Wednesday morning I drove from Manitowoc to Sheboygan during a winter storm. My plan was to spend two nights in each city so I had to get a move on. Snow, and later a “wintry mix” of some sort, came blowing sideways across the road. The white powder drifted onto my lane. I drove on, sometimes in the center of the road, sometimes driving through drifts up to half a foot high. A stop for gas in the small town of Cleveland didn’t shelter me from the precipitation. I needed a wall, not a roof.
I did not immediate go birding once I got to Sheboygan. It was not too much of a weather-based decision; I had not skipped out on art museums and other cultural attractions on my trip. In fact, the weather didn’t discourage me from birding at all. After a brief visit to the John Michael Kohler Arts Center, I was out by the lake. Nasty weather often does not discourage the birds, and that doesn’t discourage me.

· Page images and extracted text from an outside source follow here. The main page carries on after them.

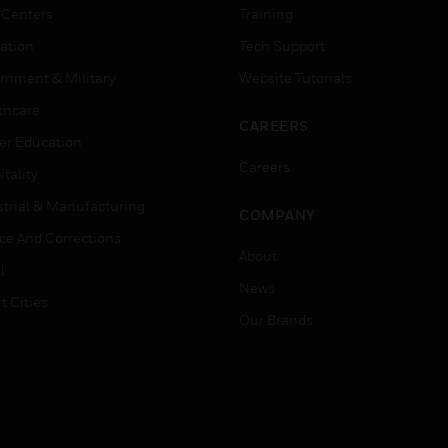
 Centers
Training
ation
Tech Support
rnment & Military
Website Tutorials
thcare
CAREERS
er Education
Careers
tality
strial & Manufacturing
COMPANY
ice And Corrections
About
l
News
t Cities
Our Brands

In terms of numbers, I saw more species in Texas last winter. This short trip was epic in other sense. Never before had I birded in a winter storm on a lake where large waves were tossing ice at the shore. How exciting! Thank Vortex for waterproof binoculars. I walked, scanning around to find something that stood out against the usual gulls and ducks. I found nothing. Mostly I was mesmerized by the waves. That day will stand out for me not for the birds I saw, but because of the weather. Mallards in a storm are better than Mallards on a pleasant day.
The next day might as well have been a different place all together. The water was calm, the sky blue. I spent most of the day birding. My favorite spot in Sheboygan was North Point Park. I also took a short drive over to Kohler-Andrae State Park, arguable one of the best parks in the state. In a past summer, I had sat for hours watching the waves roll in over the sand and touch my toes. This time, however, I saw nothing but snow and ice before they suddenly gave way to waves that lapped against the frozen water. I walked down the beach a short ways before finding a bench partway up a dune. I decided to sit and bird. Even if I didn’t see anything, I’d at least get to watch the lake. Fortunately I did get a good view, almost straight on, of a small flock of Greater Scaup with a single Common Goldeneye mixed in.
Once I got back in town, I saw more species. There were plenty of waterfowl, plus Ring-billed, Herring, and Great Black-backed Gulls. I got my first Great Black-backed Gull pics. That was a highlight of the day.
My biggest waterfowl surprise of the day was five American Wigeons that showed up for a few minutes in a window between two islands of ice. They were bird #41 of the year.
What a fun trip! With the possible exception of a few days in Iowa and Illinois, I plan to stay entirely within Wisconsin this year. This state has so much to offer to a nature enthusiast. I can’t wait to see more Wisconsin birds in the coming weeks and months.